* Getoonde tekst:
========

Wat verstaat u zelf onder katholiciteit?
„Het begrip gaat terug op „heelheid” of „volheid.” Zo versta ik het ook. Een katholieke christen denkt vanuit het geheel. Dat heeft een universele dimensie –de wereldwijde kerk van alle eeuwen– en een kwalitatieve dimensie: de heelheid van het geloof, de orthodoxie. Bij elke scheuring van de kerk verlies je iets van de volheid van het geloof. In mijn boek gebruik ik het beeld van een bloem waar alle blaadjes uit getrokken zijn. Dat is de situatie van vandaag. We zien losse blaadjes in de vorm van denominaties. Die hebben iets te maken met de bloem, maar ze zijn het niet meer. Je kunt de blaadjes bij elkaar leggen, maar daarmee heb je de bloem niet terug. Het geheel is meer dan de som van de delen.”
Denkt u bij katholiciteit primair aan de zichtbare of aan de onzichtbare kerk?
„Ik wil denken vanuit de zichtbare kerk. We mogen de onzichtbare kerk daar nooit van losmaken. Wat dat betreft is mijn uitgangspunt dat van de Vroege Kerk.”
Daarna is er in het kerkelijk denken alleen maar verlies geboekt?
„Eigenlijk wel. Calvijn en Bullinger zijn de meest katholieke van de reformatoren. Ook de puritein James Ussher dacht nog sterk katholiek. Je ziet echter ook heel onkatholieke benaderingen opkomen. Ik heb grote waardering voor John Owen, maar met zijn kerkelijk standpunt heb ik niets. Owen kan prima leven met de verdeeldheid en bevordert die zelfs, door alle nadruk te leggen op de onzichtbare kerk.”
Bestaat er wel zoiets als gereformeerd katholicisme, of is dat net als rooms-katholicisme ten diepste een tegenstelling in zichzelf (contradictio in terminis)?
„Voor mij is gereformeerd niets anders dan katholiek. De Schotse prediker John Duncan zei: „Ik ben eerst christen, daarna katholiek, dan calvinist, dan een voorstander van de kinderdoop en ten slotte voorstander van een presbyteriale kerkregering. Die volgorde kan ik niet omdraaien.” Dat is een houding die meer beoefend zou mogen worden, maar het zwakke van deze benadering is de suggestie dat het gereformeerde een verbijzondering van het katholieke is. Dat is nu juist niet katholiek. De Reformatie wilde het katholieke geloof en de katholieke kerk reformeren.”
Volgens Guido de Brès zijn de ware en de valse kerk eenvoudig van elkaar te onderscheiden. Is dat zo?
„Het onderzoek dat ik deed, bracht mij ook tot het inzicht dat de Reformatie vooral een herontdekking van de kerk als lichaam van Christus was. Daarom was de figuur van de paus als hoofd van de kerk onverdraaglijk voor de reformatoren. Zodoende kon De Brès zo duidelijk zijn over de valse kerk. Zijn belijden rekent niet met onze versplintering. Daardoor zijn we het zicht op katholiciteit verloren. We hebben het over de blaadjes, niet over de bloem. Afgezien van de vraag of de blaadjes nog leven.”

========

* Opdracht:
Beantwoord deze vragen over het interview over katholiciteit:
1. Welk beeld gebruikt de geïnterviewde in het boek voor de situatie van vandaag?
2. Welke twee reformatoren noemt de geïnterviewde de meest katholieke?
3. Welke figuur was volgens het interview onverdraaglijk voor de reformatoren?

* Lijst met materiaal:
========

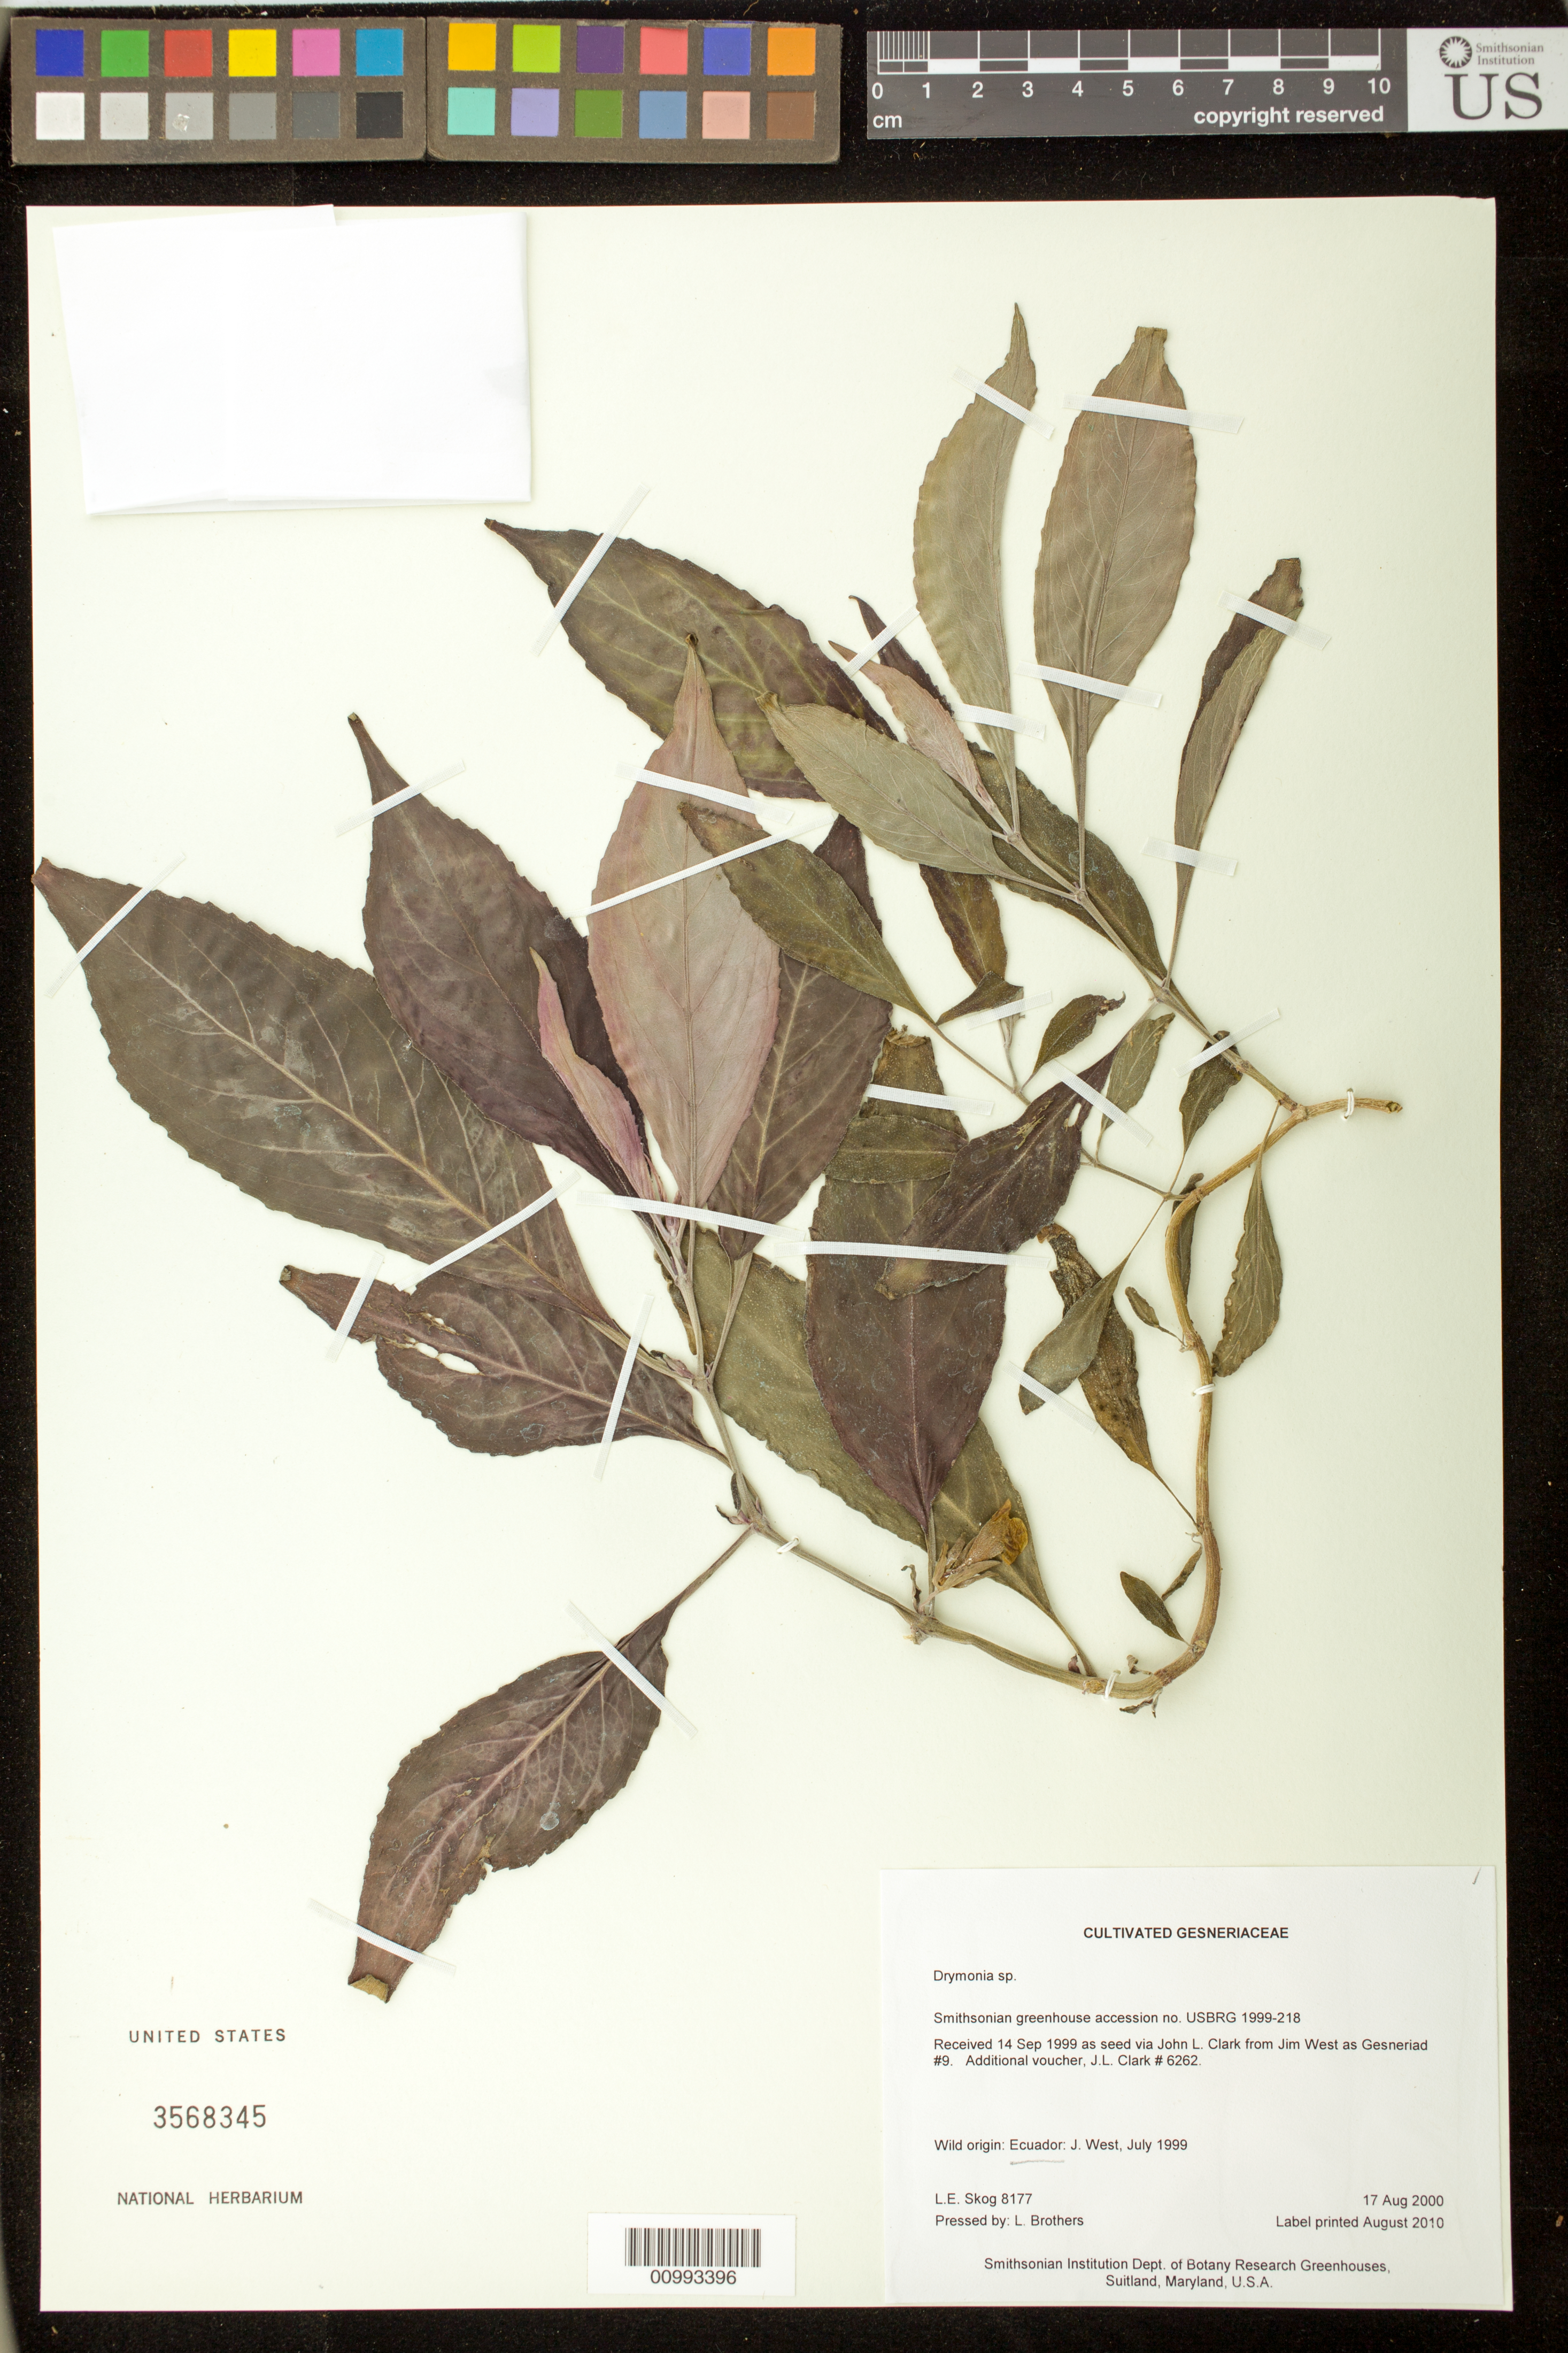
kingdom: Plantae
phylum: Tracheophyta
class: Magnoliopsida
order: Lamiales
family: Gesneriaceae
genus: Drymonia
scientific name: Drymonia sp.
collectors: L. E. Skog & L. Brothers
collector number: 8177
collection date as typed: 17 Aug 2000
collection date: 2000-08-17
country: Ecuador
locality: Smithsonian Institution Dept. of Botany Research Greenhouses, Suitland, Maryland, U.S.A.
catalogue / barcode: US 3568345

========

* Uitkomst:
1. Een bloem waar alle blaadjes uit getrokken zijn.
2. Calvijn en Bullinger.
3. De paus als hoofd van de kerk.